▶ Activity: Which lines in the data contain the word "lung"? Please copy each of them.

━━━━━ Dataset section

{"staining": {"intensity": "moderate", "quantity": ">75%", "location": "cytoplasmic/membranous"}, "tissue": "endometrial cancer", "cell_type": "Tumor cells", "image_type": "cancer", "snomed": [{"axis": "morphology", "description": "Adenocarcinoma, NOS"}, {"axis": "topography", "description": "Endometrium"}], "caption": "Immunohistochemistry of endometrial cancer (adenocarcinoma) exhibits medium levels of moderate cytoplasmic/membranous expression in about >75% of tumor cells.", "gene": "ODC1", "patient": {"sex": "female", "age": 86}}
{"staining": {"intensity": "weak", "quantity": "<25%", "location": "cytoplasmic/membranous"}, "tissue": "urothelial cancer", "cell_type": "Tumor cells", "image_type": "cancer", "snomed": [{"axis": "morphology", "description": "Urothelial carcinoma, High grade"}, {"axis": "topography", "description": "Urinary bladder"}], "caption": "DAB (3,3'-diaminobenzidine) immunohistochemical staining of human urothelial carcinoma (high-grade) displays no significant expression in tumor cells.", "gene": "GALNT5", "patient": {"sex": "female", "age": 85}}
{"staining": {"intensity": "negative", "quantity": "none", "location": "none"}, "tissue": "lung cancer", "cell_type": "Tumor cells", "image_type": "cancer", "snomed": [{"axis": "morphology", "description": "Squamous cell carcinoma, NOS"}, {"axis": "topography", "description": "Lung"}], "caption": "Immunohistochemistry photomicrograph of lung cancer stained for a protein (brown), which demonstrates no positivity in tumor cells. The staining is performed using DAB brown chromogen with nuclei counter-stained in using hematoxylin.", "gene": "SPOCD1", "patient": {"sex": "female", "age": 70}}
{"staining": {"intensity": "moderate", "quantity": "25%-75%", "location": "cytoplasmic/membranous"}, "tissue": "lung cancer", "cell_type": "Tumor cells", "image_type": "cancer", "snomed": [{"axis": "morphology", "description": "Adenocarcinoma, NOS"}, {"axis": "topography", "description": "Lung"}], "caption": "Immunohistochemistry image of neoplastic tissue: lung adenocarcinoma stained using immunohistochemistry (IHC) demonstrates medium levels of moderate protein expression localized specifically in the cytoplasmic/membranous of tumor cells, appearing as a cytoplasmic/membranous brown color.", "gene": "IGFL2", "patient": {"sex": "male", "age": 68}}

━━━━━━━━━━

▶ Written solution:
{"staining": {"intensity": "negative", "quantity": "none", "location": "none"}, "tissue": "lung cancer", "cell_type": "Tumor cells", "image_type": "cancer", "snomed": [{"axis": "morphology", "description": "Squamous cell carcinoma, NOS"}, {"axis": "topography", "description": "Lung"}], "caption": "Immunohistochemistry photomicrograph of lung cancer stained for a protein (brown), which demonstrates no positivity in tumor cells. The staining is performed using DAB brown chromogen with nuclei counter-stained in using hematoxylin.", "gene": "SPOCD1", "patient": {"sex": "female", "age": 70}}
{"staining": {"intensity": "moderate", "quantity": "25%-75%", "location": "cytoplasmic/membranous"}, "tissue": "lung cancer", "cell_type": "Tumor cells", "image_type": "cancer", "snomed": [{"axis": "morphology", "description": "Adenocarcinoma, NOS"}, {"axis": "topography", "description": "Lung"}], "caption": "Immunohistochemistry image of neoplastic tissue: lung adenocarcinoma stained using immunohistochemistry (IHC) demonstrates medium levels of moderate protein expression localized specifically in the cytoplasmic/membranous of tumor cells, appearing as a cytoplasmic/membranous brown color.", "gene": "IGFL2", "patient": {"sex": "male", "age": 68}}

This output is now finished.